- [Problem] In your copy, repeat each record exactly and include no pictures.

[Opening Given records section]

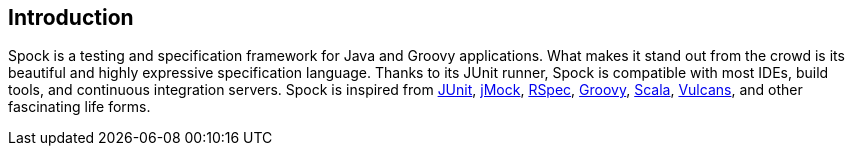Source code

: [[introduction]]
== Introduction

Spock is a testing and specification framework for Java and Groovy applications. What makes it stand out from the crowd
is its beautiful and highly expressive specification language. Thanks to its JUnit runner, Spock is compatible with most
IDEs, build tools, and continuous integration servers. Spock is inspired from http://junit.org/[JUnit],
http://www.jmock.org/[jMock], http://rspec.info/[RSpec], http://groovy-lang.org/[Groovy], http://scala-lang.org/[Scala],
https://en.wikipedia.org/wiki/Vulcan_(Star_Trek)[Vulcans], and other fascinating life forms.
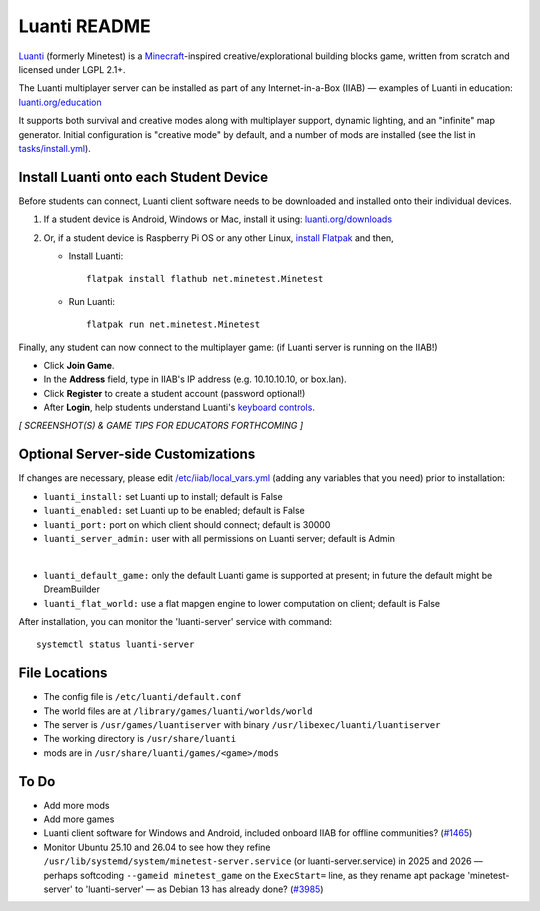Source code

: =============
Luanti README
=============

`Luanti <https://www.luanti.org/>`_ (formerly Minetest) is a `Minecraft <https://en.wikipedia.org/wiki/Minecraft>`_-inspired creative/explorational building blocks game, written from scratch and licensed
under LGPL 2.1+.

The Luanti multiplayer server can be installed as part of any Internet-in-a-Box (IIAB) — examples of Luanti in education: `luanti.org/education <https://www.luanti.org/education/>`_

It supports both survival and creative modes along with multiplayer support, dynamic lighting, and an "infinite" map generator.  Initial configuration is "creative mode" by default, and a number of mods are installed (see the list in `tasks/install.yml <tasks/install.yml>`_).

Install Luanti onto each Student Device
---------------------------------------

Before students can connect, Luanti client software needs to be downloaded and installed onto their individual devices.

1. If a student device is Android, Windows or Mac, install it using: `luanti.org/downloads <https://www.luanti.org/downloads/>`_

2. Or, if a student device is Raspberry Pi OS or any other Linux, `install Flatpak <https://flathub.org/setup>`_ and then,

   - Install Luanti::

      flatpak install flathub net.minetest.Minetest

   - Run Luanti::

      flatpak run net.minetest.Minetest

Finally, any student can now connect to the multiplayer game: (if Luanti server is running on the IIAB!)

- Click **Join Game**.
- In the **Address** field, type in IIAB's IP address (e.g. 10.10.10.10, or box.lan).
- Click **Register** to create a student account (password optional!)
- After **Login**, help students understand Luanti's `keyboard controls <https://docs.luanti.org/for-players/getting-started/#basic-controls>`_.

*[ SCREENSHOT(S) & GAME TIPS FOR EDUCATORS FORTHCOMING ]*

.. The port is nominally the standard 30000.  If necessary, change ``luanti_port`` on the server side (IIAB side) as explained below.

.. The admin user is the usual: Admin

.. No password is required.

Optional Server-side Customizations
-----------------------------------

If changes are necessary, please edit `/etc/iiab/local_vars.yml <https://wiki.iiab.io/go/FAQ#What_is_local_vars.yml_and_how_do_I_customize_it%3F>`_ (adding any variables that you need) prior to installation:

- ``luanti_install:`` set Luanti up to install; default is False
- ``luanti_enabled:`` set Luanti up to be enabled; default is False
- ``luanti_port:`` port on which client should connect; default is 30000
- ``luanti_server_admin:`` user with all permissions on Luanti server; default is Admin
|
- ``luanti_default_game:`` only the default Luanti game is supported at present; in future the default might be DreamBuilder
- ``luanti_flat_world:`` use a flat mapgen engine to lower computation on client; default is False

After installation, you can monitor the 'luanti-server' service with command::

  systemctl status luanti-server

File Locations
--------------

- The config file is ``/etc/luanti/default.conf``
- The world files are at ``/library/games/luanti/worlds/world``
- The server is ``/usr/games/luantiserver`` with binary ``/usr/libexec/luanti/luantiserver``
- The working directory is ``/usr/share/luanti``
- mods are in ``/usr/share/luanti/games/<game>/mods``

To Do
-----

- Add more mods
- Add more games
- Luanti client software for Windows and Android, included onboard IIAB for offline communities? (`#1465 <https://github.com/iiab/iiab/issues/1465>`_)
- Monitor Ubuntu 25.10 and 26.04 to see how they refine ``/usr/lib/systemd/system/minetest-server.service`` (or luanti-server.service) in 2025 and 2026 — perhaps softcoding ``--gameid minetest_game`` on the ``ExecStart=`` line, as they rename apt package 'minetest-server' to 'luanti-server' — as Debian 13 has already done? (`#3985 <https://github.com/iiab/iiab/pull/3985#issuecomment-2791734459>`_)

[Closing Given records section]

- [Final answer]
Source code

: [[introduction]]
== Introduction

Spock is a testing and specification framework for Java and Groovy applications. What makes it stand out from the crowd
is its beautiful and highly expressive specification language. Thanks to its JUnit runner, Spock is compatible with most
IDEs, build tools, and continuous integration servers. Spock is inspired from http://junit.org/[JUnit],
http://www.jmock.org/[jMock], http://rspec.info/[RSpec], http://groovy-lang.org/[Groovy], http://scala-lang.org/[Scala],
https://en.wikipedia.org/wiki/Vulcan_(Star_Trek)[Vulcans], and other fascinating life forms.
Source code

: =============
Luanti README
=============

`Luanti <https://www.luanti.org/>`_ (formerly Minetest) is a `Minecraft <https://en.wikipedia.org/wiki/Minecraft>`_-inspired creative/explorational building blocks game, written from scratch and licensed
under LGPL 2.1+.

The Luanti multiplayer server can be installed as part of any Internet-in-a-Box (IIAB) — examples of Luanti in education: `luanti.org/education <https://www.luanti.org/education/>`_

It supports both survival and creative modes along with multiplayer support, dynamic lighting, and an "infinite" map generator.  Initial configuration is "creative mode" by default, and a number of mods are installed (see the list in `tasks/install.yml <tasks/install.yml>`_).

Install Luanti onto each Student Device
---------------------------------------

Before students can connect, Luanti client software needs to be downloaded and installed onto their individual devices.

1. If a student device is Android, Windows or Mac, install it using: `luanti.org/downloads <https://www.luanti.org/downloads/>`_

2. Or, if a student device is Raspberry Pi OS or any other Linux, `install Flatpak <https://flathub.org/setup>`_ and then,

   - Install Luanti::

      flatpak install flathub net.minetest.Minetest

   - Run Luanti::

      flatpak run net.minetest.Minetest

Finally, any student can now connect to the multiplayer game: (if Luanti server is running on the IIAB!)

- Click **Join Game**.
- In the **Address** field, type in IIAB's IP address (e.g. 10.10.10.10, or box.lan).
- Click **Register** to create a student account (password optional!)
- After **Login**, help students understand Luanti's `keyboard controls <https://docs.luanti.org/for-players/getting-started/#basic-controls>`_.

*[ SCREENSHOT(S) & GAME TIPS FOR EDUCATORS FORTHCOMING ]*

.. The port is nominally the standard 30000.  If necessary, change ``luanti_port`` on the server side (IIAB side) as explained below.

.. The admin user is the usual: Admin

.. No password is required.

Optional Server-side Customizations
-----------------------------------

If changes are necessary, please edit `/etc/iiab/local_vars.yml <https://wiki.iiab.io/go/FAQ#What_is_local_vars.yml_and_how_do_I_customize_it%3F>`_ (adding any variables that you need) prior to installation:

- ``luanti_install:`` set Luanti up to install; default is False
- ``luanti_enabled:`` set Luanti up to be enabled; default is False
- ``luanti_port:`` port on which client should connect; default is 30000
- ``luanti_server_admin:`` user with all permissions on Luanti server; default is Admin
|
- ``luanti_default_game:`` only the default Luanti game is supported at present; in future the default might be DreamBuilder
- ``luanti_flat_world:`` use a flat mapgen engine to lower computation on client; default is False

After installation, you can monitor the 'luanti-server' service with command::

  systemctl status luanti-server

File Locations
--------------

- The config file is ``/etc/luanti/default.conf``
- The world files are at ``/library/games/luanti/worlds/world``
- The server is ``/usr/games/luantiserver`` with binary ``/usr/libexec/luanti/luantiserver``
- The working directory is ``/usr/share/luanti``
- mods are in ``/usr/share/luanti/games/<game>/mods``

To Do
-----

- Add more mods
- Add more games
- Luanti client software for Windows and Android, included onboard IIAB for offline communities? (`#1465 <https://github.com/iiab/iiab/issues/1465>`_)
- Monitor Ubuntu 25.10 and 26.04 to see how they refine ``/usr/lib/systemd/system/minetest-server.service`` (or luanti-server.service) in 2025 and 2026 — perhaps softcoding ``--gameid minetest_game`` on the ``ExecStart=`` line, as they rename apt package 'minetest-server' to 'luanti-server' — as Debian 13 has already done? (`#3985 <https://github.com/iiab/iiab/pull/3985#issuecomment-2791734459>`_)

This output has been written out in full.